Why did PayPal ditch WikiLeaks? The State Department asked it to.

PayPal cut off WikiLeaks this week, at the request of the US State Department, according to a PayPal executive.

WikiLeaks has seen corporate support for its practices slip away in recents weeks. First Amazon, and then PayPal, and now MasterCard and Visa have all severed ties with WikiLeaks.

Wikileaks is facing pressure and accusations of illegal behavior from a number of directions due to the data it has been leaking, but things got more serious when the site’s revenue streams started getting cut off. MasterCard and PayPal both froze the accounts of Wikileaks with no solid legal reasons given.

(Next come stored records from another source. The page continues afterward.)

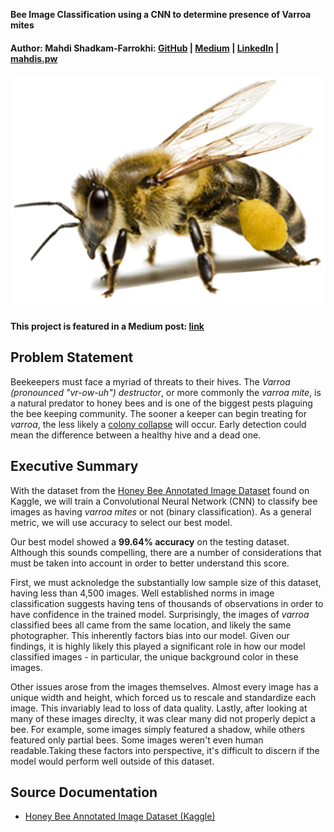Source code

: **Bee Image Classification using a CNN to determine presence of Varroa mites**

#### Author: Mahdi Shadkam-Farrokhi: [GitHub](https://github.com/Shaddyjr) | [Medium](https://medium.com/@mahdis.pw) | [LinkedIn](https://www.linkedin.com/in/mahdi-shadkam-farrokhi-m-s-8a410958/) | [mahdis.pw](http://mahdis.pw)

![](./images/bee.png)

#### This project is featured in a Medium post: [link](https://medium.com/@mahdis.pw/bee-image-classification-using-a-cnn-and-keras-5fd5ed90a37b)


## Problem Statement
Beekeepers must face a myriad of threats to their hives. The _Varroa (pronounced "vr-ow-uh") destructor_, or more commonly the _varroa mite_, is a natural predator to honey bees and is one of the biggest pests plaguing the bee keeping community. The sooner a keeper can begin treating for _varroa_, the less likely a [colony collapse](https://ipm.missouri.edu/MPG/2013/7/Colony-Collapse-Disorder-the-Varroa-Mite-and-Resources-for-Beekeepers/) will occur.  Early detection could mean the difference between a healthy hive and a dead one. 

## Executive Summary
With the dataset from the [Honey Bee Annotated Image Dataset](https://www.kaggle.com/jenny18/honey-bee-annotated-images) found on Kaggle, we will train a Convolutional Neural Network (CNN) to classify bee images as having _varroa mites_ or not (binary classification). As a general metric, we will use accuracy to select our best model.

Our best model showed a __99.64% accuracy__ on the testing dataset. Although this sounds compelling, there are a number of considerations that must be taken into account in order to better understand this score.

First, we must acknoledge the substantially low sample size of this dataset, having less than 4,500 images. Well established norms in image classification suggests having tens of thousands of observations in order to have confidence in the trained model. Surprisingly, the images of _varroa_ classified bees all came from the same location, and likely the same photographer. This inherently factors bias into our model. Given our findings, it is highly likely this played a significant role in how our model classified images - in particular, the unique background color in these images.

Other issues arose from the images themselves. Almost every image has a unique width and height, which forced us to rescale and standardize each image. This invariably lead to loss of data quality. Lastly, after looking at many of these images direclty, it was clear many did not properly depict a bee. For example, some images simply featured a shadow, while others featured only partial bees. Some images weren't even human readable.Taking these factors into perspective, it's difficult to discern if the model would perform well outside of this dataset.

## Source Documentation
- [Honey Bee Annotated Image Dataset (Kaggle)](https://www.kaggle.com/jenny18/honey-bee-annotated-images)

Osama Bedier, VP of Platform at PayPal, then took to the stage at Le Web’10, and the first question he got asked by freelance journalist Milo Yiannopoulos was why PayPal cut off Wikileaks?

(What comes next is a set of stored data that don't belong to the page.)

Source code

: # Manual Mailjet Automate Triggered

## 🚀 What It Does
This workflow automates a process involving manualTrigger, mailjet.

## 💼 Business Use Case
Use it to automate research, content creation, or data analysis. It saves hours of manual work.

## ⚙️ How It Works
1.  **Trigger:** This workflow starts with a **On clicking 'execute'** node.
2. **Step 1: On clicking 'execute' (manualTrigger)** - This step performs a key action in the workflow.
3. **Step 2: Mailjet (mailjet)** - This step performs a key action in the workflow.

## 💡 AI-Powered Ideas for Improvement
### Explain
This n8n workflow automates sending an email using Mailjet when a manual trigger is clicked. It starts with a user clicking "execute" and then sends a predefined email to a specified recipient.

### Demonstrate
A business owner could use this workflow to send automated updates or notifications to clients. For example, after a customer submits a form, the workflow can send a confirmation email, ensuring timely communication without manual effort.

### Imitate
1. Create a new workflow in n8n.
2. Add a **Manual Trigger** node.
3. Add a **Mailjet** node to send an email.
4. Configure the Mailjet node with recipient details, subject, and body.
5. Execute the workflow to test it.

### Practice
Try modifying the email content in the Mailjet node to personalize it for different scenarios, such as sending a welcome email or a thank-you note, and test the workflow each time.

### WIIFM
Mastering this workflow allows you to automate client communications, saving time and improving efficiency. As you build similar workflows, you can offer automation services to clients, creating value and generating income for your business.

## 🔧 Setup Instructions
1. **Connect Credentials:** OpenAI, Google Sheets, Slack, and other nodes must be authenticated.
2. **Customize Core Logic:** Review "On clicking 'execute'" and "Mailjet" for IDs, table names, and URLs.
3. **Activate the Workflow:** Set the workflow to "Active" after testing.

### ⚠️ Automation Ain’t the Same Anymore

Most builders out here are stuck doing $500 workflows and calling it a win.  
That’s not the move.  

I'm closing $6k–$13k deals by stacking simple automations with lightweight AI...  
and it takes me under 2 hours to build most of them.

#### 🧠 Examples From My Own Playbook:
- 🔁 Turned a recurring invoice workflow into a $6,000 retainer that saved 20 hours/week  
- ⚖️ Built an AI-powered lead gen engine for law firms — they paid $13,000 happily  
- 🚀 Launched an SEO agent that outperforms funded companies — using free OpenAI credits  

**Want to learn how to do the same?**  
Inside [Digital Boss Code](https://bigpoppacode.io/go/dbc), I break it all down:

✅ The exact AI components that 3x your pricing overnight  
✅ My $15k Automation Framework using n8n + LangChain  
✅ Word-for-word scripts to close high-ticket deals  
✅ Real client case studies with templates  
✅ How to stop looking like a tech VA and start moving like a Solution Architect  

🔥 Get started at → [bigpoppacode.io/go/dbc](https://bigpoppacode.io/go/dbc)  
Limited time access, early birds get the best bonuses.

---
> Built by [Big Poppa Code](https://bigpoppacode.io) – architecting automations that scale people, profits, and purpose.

Bedier’s answer was simple and to the point:

State Dept told us these were illegal activities. It was straightforward. We first comply with regulations around the world making sure that we protect our brand.

While there are lots of accusations flying around, no court has yet brought charges of illegal activity against Wikileaks as far as we know. Julian Assange is currently in custody, but only on charges of sexual assualt which he intends to fight.

Read more at TechCrunch

Related: WikiLeaks and Amazon: A free speech issue?

Matthew’s Opinion

Regardless of what you think of Wikileaks and its recent actions, the problem I have with this is that action is being taken without the proper legal channels being followed. The State Department contacted PayPal and told them Wikileaks is performing illegal activities. Then without further questioning or an independent look at the facts PayPal cut off the site.

As a service many individuals and businesses rely on for revenue, it’s worrying that PayPal took this action. Yes, it’s the State Department, and yes, Wikileaks is all over the news at the moment, but PayPal should remain independent and react only to facts, not requests. The same is true of any service working with Wikileaks or any other organization that has question marks hanging over its practices.

Bedier stated the decision was made to protect the PayPal brand, but I think it did the complete opposite. PayPal’s brand has been tarnished by not remaining independent. The only thing it can do now is reactivate the Wikileaks account until such a time that a U.S. court deems the site illegal.